Pattison’s Bruce is really just Batman all the time here, which is of course the point of this particular story. Unlike the previous Batmen (you might be sensing a theme here with how I’m writing this btw) Bruce doesn’t code switch when the cowl comes off in this movie. He is still a deeply depressed, dark, brooding, and miserable human being whether he is in costume or not. He doesn’t change, he is exactly who is all the time, and doesn’t stop being Batman ever in this movie.
He’s emo Batman in the best way and if anything maybe the most realistic depiction of what such a character would be like in the real world to date, even more than the “dark and gritty” Nolan-verse Batman. Batman/Bruce Wayne is/has always been a big moody weirdo and the script doesn’t hold back on this in this regard.
The movie is again too long but the good news is it’s hardly ever boring from scene to scene. Again, the cinematography is great, the musical score is beautiful, the cast is tremendous and carries each scene on star power alone, and the story is pretty solid all-around for a Batman film.
The only real issue with the film is, again, as much as things are different about this compared to other versions of the story it’s still at the end of the day a character we are already very familiar with and thus we’re not really getting anything thaaaat new or refreshing about Batman here.
Sure, the emphasis on “The World’s Greatest Detective” is a good change of pace from Nolan’s and I guess Zack Snyder’s rich, playboy, brooding ninja warrior of the most recent iterations of the character but this is still not really anything we haven’t seen before. Hell, if we’re counting animated versions of the character Kevin Conroy already gave us “The World’s Greatest Detective” in the “Batman: The Animated Series” during the 90s and frankly I don’t think any actor or writing team has done it better since.

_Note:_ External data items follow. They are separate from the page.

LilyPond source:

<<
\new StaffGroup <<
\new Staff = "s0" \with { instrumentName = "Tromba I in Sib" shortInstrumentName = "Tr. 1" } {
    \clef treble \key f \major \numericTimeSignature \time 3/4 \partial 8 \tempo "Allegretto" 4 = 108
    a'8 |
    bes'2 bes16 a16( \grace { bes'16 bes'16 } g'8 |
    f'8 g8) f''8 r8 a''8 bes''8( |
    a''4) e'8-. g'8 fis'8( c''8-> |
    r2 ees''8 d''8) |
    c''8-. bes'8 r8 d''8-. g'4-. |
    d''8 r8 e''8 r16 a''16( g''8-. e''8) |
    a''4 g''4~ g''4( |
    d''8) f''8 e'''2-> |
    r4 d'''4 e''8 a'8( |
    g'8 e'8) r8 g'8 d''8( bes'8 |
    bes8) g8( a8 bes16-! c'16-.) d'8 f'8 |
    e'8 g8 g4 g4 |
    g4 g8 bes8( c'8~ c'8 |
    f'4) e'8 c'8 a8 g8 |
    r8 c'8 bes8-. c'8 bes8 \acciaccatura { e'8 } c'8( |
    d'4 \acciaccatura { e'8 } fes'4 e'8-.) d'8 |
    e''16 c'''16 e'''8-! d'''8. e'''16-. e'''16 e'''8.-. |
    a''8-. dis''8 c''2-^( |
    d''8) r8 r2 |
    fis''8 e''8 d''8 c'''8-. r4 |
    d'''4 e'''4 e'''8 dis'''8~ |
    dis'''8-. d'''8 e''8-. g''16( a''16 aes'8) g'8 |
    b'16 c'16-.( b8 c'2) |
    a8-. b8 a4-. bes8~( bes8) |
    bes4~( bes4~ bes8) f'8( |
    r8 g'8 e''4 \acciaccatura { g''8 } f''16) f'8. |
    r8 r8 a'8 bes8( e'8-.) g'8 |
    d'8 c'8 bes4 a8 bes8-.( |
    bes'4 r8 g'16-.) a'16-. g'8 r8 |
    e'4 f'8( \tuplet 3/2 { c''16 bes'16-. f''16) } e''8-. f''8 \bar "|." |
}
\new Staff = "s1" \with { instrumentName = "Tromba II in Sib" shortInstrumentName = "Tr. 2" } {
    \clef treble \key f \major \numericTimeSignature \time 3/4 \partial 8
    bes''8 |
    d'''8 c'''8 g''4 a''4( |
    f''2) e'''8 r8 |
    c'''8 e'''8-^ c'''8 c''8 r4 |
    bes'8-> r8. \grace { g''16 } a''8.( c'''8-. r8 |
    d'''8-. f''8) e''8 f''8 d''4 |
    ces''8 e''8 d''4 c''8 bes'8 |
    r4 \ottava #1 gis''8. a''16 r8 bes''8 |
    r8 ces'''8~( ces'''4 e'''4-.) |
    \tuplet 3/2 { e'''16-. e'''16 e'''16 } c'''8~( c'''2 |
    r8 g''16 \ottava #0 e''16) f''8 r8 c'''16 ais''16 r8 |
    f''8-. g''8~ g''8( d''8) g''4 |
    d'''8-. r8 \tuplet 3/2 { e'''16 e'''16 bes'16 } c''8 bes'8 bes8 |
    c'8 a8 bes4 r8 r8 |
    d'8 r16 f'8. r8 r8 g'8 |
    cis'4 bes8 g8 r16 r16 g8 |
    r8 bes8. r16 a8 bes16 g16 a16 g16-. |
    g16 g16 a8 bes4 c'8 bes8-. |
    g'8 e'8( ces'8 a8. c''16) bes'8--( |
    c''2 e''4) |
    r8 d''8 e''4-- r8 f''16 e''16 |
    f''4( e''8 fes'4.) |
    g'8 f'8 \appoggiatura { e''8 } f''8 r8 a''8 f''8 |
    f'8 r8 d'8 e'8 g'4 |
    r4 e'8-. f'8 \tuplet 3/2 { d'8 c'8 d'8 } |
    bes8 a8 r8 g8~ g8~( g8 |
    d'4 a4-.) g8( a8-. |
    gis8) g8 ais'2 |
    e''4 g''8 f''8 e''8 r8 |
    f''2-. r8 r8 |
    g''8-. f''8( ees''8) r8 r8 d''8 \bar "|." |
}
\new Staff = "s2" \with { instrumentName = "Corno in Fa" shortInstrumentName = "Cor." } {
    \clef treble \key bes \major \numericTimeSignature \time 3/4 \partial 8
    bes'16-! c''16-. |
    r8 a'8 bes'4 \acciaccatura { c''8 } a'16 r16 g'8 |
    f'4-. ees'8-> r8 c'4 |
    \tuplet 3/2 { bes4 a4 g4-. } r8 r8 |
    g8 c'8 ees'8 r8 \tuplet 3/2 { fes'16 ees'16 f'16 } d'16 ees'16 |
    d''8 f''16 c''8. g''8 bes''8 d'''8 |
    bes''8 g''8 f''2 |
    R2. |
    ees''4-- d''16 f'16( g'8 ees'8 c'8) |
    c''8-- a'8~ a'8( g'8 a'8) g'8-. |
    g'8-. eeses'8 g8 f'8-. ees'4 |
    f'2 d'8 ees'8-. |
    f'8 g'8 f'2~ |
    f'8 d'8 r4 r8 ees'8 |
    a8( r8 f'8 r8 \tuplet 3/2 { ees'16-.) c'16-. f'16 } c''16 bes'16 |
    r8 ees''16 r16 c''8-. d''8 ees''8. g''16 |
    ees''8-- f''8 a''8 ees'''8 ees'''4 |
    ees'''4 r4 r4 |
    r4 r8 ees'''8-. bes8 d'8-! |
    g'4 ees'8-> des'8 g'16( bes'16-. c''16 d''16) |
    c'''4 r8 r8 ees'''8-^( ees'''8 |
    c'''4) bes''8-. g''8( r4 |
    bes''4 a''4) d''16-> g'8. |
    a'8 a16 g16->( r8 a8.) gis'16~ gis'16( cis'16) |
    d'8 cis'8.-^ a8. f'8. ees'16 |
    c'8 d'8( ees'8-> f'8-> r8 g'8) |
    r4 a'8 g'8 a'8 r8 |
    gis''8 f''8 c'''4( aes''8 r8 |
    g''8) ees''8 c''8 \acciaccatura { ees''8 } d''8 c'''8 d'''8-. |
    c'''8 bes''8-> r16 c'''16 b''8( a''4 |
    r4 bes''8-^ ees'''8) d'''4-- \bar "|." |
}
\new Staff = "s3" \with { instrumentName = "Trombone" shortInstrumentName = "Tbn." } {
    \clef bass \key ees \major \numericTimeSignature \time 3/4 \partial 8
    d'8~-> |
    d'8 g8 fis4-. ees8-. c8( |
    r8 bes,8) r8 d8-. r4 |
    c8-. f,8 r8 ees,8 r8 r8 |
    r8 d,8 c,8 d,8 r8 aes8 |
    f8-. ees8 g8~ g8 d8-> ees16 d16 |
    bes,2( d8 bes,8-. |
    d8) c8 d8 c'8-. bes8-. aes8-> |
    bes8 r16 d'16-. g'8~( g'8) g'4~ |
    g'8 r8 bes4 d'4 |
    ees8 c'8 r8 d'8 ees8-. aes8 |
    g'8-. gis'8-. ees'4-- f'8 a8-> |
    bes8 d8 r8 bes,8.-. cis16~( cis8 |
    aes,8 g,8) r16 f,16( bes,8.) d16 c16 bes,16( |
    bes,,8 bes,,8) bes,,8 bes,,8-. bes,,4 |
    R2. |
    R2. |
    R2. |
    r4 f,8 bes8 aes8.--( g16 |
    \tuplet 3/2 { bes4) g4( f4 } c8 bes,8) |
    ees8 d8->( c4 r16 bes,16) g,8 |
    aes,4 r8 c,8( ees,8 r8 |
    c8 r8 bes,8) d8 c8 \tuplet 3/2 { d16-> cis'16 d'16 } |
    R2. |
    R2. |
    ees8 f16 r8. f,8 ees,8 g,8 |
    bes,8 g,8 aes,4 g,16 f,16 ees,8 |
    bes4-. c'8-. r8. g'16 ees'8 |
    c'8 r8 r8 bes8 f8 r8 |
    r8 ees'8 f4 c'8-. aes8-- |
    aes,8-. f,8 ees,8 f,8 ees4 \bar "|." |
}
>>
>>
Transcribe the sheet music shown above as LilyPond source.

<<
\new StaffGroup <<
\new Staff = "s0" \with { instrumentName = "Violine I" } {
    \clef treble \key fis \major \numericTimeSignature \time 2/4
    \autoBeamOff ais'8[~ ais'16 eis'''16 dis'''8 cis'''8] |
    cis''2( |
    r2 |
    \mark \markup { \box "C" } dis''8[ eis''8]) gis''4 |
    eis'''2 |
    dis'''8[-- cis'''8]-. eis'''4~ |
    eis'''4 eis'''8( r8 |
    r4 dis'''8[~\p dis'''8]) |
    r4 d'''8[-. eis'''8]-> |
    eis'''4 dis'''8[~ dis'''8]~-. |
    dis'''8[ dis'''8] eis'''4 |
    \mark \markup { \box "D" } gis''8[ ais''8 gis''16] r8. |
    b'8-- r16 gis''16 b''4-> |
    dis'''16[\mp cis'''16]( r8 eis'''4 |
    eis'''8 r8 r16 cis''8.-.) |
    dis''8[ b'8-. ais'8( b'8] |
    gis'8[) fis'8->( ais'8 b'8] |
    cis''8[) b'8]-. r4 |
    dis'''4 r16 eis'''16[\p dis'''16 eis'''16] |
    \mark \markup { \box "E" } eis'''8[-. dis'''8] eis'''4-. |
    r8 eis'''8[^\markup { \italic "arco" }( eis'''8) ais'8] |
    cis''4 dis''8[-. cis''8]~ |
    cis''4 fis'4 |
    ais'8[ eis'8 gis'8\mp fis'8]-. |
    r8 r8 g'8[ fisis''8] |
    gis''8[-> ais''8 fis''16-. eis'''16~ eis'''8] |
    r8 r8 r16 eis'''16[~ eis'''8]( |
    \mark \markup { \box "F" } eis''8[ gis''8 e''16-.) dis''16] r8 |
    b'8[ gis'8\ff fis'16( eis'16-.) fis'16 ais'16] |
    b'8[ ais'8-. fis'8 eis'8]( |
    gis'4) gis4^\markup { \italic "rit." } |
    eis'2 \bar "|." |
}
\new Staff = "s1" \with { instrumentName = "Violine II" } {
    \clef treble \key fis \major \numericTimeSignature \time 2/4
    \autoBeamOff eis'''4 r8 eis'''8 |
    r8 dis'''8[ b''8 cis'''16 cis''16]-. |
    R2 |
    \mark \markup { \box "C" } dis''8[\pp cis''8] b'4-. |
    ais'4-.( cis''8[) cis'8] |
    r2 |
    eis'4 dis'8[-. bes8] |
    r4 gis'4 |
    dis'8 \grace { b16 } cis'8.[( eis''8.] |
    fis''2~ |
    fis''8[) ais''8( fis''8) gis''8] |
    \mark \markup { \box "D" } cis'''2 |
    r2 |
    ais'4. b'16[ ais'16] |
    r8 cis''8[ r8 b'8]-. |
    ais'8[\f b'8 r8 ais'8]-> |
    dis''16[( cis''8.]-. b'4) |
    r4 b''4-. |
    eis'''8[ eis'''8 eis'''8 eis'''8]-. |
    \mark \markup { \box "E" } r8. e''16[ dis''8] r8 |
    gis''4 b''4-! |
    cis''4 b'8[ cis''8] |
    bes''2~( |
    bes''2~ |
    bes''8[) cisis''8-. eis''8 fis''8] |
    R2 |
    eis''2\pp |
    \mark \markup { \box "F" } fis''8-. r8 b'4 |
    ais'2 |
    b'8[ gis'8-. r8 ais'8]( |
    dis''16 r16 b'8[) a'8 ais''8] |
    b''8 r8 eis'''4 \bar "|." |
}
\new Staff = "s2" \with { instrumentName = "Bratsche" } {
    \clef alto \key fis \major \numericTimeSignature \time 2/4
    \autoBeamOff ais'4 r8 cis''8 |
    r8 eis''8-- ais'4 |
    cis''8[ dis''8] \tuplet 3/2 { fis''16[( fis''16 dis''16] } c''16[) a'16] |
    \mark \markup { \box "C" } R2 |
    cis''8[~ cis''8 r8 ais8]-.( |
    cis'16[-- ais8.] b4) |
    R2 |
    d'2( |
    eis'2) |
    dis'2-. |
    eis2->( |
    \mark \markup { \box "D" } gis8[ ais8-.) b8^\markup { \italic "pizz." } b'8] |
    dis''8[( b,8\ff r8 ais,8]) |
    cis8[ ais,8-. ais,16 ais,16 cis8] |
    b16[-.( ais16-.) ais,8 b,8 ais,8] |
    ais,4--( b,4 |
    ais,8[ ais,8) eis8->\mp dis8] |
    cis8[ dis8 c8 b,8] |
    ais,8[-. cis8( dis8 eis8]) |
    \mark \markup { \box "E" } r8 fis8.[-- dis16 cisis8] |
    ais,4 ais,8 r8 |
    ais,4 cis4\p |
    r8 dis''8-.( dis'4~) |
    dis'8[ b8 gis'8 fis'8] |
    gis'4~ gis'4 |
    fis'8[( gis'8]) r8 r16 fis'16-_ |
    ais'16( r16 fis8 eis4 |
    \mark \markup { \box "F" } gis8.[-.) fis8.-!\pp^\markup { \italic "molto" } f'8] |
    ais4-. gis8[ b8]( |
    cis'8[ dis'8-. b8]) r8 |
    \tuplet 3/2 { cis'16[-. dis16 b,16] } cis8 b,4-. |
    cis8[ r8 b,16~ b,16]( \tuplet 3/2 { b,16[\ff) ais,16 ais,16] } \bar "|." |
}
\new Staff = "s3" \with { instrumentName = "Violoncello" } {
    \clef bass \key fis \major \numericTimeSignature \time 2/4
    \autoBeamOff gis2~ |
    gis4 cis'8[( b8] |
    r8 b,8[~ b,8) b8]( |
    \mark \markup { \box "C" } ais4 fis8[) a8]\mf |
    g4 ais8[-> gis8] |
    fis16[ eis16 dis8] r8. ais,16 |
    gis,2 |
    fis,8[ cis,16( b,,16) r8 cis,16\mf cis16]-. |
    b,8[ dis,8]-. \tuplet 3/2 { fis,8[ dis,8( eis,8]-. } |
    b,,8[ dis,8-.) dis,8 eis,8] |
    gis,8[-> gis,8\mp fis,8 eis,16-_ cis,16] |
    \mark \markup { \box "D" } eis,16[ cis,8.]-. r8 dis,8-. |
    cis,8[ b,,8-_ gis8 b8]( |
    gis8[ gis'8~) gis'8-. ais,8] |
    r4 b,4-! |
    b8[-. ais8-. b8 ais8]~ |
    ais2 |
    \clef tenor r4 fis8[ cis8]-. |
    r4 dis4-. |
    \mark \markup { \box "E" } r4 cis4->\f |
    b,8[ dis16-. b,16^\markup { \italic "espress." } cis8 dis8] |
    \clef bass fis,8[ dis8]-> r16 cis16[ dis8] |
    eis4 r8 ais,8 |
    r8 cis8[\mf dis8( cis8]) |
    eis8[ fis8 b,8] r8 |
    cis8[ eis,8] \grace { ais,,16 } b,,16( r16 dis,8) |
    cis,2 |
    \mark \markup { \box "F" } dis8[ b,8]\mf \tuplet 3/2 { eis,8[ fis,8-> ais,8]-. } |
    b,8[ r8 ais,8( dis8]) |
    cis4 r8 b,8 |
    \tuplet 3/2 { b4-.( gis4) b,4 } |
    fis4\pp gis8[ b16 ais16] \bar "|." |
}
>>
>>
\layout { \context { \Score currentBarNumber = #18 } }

The movie attempts to do some deconstructing of Batman’s cop-friendly agenda too and even to a certain extent tries to bring the character into the modern conversation surrounding law enforcement but as someone who REALLY can’t ignore this part of the genre anymore, I’m here to tell you it doesn’t say anything actually meaningful about it here either. If anything, it still endorses the status quo but with a sheen of “woke” politics.
This isn’t to say “The Batman” isn’t worth seeing, of course. If you have a strong affinity for the character or simply just want to watch something fun and fanciful for (jfc) three hours then this is preeetty good for yet another Batflick.
But if you’re looking for something truly refreshing this might not be it. It’s like getting a new menu item at your favorite burger chain restaurant. It’s a bit different but the flavor is still familiar cause it’s still part of a franchise but hey, it’s still not bad and it’s not like you’re not going to eat it if you’re hungry, right?
But then again, at this point, there isn’t a ton left to say about this character (we’re rapidly running out of things to say about Spider-man too these days) and that’s ok. These movies can just be fun, little escapist pieces of entertainment (even if it is still problematic) and on that level Matt Reeves’ “The Batman” more than succeeds and if anything is somewhat of a triumph given how many predecessors it had to stand out against. At the very least it feels very much like Matt Reeves’ artistic vision which is faaaar more than I can say about another series of superhero movies…
Chances are we’ll all get five or six more versions of this character before we all die anyway with the way Hollywood rapidly repackages existing IP to sell it back to audiences but for 3 hours at the movie theaters, it’s not a bad time by any stretch.
Just don’t go in expecting anything truly different but then again, after 10 movies, what do you expect?